Entries will be added to the / etc / oratab file as needed by
Database Configuration Assistant when a database is created
Finished running generic part of root script.
Now product-specific root actions will be performed.
Using configuration parameter file: /u01/app/product/11.2.0/crs/crs/install/crsconfig_params
User ignored Prerequisites during installation
Installing Trace File Analyzer
PRKO-2190: VIP exists for node abctest1, VIP name abctest1-vip
Preparing packages for installation ...
cvuqdisk-1.0.9-1
Configure Oracle Grid Infrastructure for a Cluster ... succeeded

After the occupation kill off process 6200 port, root.sh script can be executed successfully.

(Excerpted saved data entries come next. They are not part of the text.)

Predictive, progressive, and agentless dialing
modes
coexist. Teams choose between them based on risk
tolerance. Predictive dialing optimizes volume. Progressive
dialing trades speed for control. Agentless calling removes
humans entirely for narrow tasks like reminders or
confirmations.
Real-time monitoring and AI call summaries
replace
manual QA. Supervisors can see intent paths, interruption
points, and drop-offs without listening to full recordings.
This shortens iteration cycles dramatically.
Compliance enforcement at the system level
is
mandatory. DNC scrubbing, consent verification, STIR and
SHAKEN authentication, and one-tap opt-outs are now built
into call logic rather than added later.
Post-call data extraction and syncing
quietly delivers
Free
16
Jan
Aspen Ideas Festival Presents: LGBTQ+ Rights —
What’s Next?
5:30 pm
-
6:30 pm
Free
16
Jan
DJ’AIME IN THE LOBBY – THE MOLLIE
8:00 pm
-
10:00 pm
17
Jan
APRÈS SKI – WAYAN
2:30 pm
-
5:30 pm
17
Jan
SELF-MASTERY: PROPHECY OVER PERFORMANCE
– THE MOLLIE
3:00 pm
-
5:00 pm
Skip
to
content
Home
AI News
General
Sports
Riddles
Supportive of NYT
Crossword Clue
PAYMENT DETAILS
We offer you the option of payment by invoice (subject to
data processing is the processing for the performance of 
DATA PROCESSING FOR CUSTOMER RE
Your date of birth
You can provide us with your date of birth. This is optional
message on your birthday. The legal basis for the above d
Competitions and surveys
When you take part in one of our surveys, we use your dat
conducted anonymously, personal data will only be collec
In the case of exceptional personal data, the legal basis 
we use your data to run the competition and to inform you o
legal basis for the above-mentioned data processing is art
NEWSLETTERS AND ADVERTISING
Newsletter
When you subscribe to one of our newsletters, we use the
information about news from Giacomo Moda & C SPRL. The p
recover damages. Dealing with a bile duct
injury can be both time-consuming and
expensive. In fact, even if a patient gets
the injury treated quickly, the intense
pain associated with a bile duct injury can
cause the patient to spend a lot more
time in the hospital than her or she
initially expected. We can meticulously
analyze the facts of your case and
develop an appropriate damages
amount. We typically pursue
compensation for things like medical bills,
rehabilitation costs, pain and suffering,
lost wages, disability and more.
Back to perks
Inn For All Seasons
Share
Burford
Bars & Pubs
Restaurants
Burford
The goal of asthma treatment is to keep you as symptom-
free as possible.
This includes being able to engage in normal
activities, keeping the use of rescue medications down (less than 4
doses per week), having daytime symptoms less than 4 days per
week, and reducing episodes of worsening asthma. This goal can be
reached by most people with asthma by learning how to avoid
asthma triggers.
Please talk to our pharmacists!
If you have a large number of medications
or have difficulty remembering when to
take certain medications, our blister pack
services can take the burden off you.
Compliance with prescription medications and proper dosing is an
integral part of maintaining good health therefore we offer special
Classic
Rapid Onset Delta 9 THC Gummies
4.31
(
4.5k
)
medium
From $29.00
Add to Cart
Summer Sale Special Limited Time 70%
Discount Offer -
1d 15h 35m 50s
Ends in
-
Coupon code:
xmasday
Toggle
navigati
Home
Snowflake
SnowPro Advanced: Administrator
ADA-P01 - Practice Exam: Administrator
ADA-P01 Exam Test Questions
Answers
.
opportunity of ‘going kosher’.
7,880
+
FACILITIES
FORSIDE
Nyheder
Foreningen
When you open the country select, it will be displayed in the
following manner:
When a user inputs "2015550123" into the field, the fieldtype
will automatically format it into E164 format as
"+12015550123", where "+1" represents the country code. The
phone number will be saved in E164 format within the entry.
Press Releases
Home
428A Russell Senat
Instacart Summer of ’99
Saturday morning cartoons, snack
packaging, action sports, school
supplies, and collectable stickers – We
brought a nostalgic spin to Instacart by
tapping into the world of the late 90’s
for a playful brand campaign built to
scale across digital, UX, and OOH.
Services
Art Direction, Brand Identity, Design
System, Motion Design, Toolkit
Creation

12, crsctl stop crs后,再手动crsctl start crs启动失败

GI ALERT LOG

2021-12-27 16:19:56.087: 
[ohasd(59057)]CRS-8017:location: /etc/oracle/lastgasp has 2 reboot advisory log files, 0 were announced and 0 errors occurred
2021-12-27 16:19:56.396: 
[ohasd(18718)]CRS-0704:Oracle High Availability Service aborted due to Oracle Local Registry error 
[PROCL-24: Error in the messaging layer Messaging error [gipcretAddressInUse] [20]]. 
Details at (:OHAS00106:) in /u01/app/11.2.0/grid/log/saledb1/ohasd/ohasd.log.

分析
ps -ef | grep ohasd
如果看到2条sh /etc/init.d/init.ohasd run 记录
kill 其中一个就可以正常启动了,这通常发生在11.2.0.4 安装时因为systemd启动方式,上面#5问题提到过,手动创建的service, 同时后期的PSU又包含了one-off patch,会导致 启动重复。

解决
清理掉之前手动增加的服务
systemctl stop ohas.service
systemctl disable ohas.service
rm -f /usr/lib/systemd/system/ohas.service

保留oracle PSU创建的ohasd服务即可。/etc/systemd/system/oracle-ohasd.service

13, root.sh时失败注意分析是不是LINUX 最小化安装,缺失了oracle要求的RPM.

打赏

, , ,

对不起,这篇文章暂时关闭评论。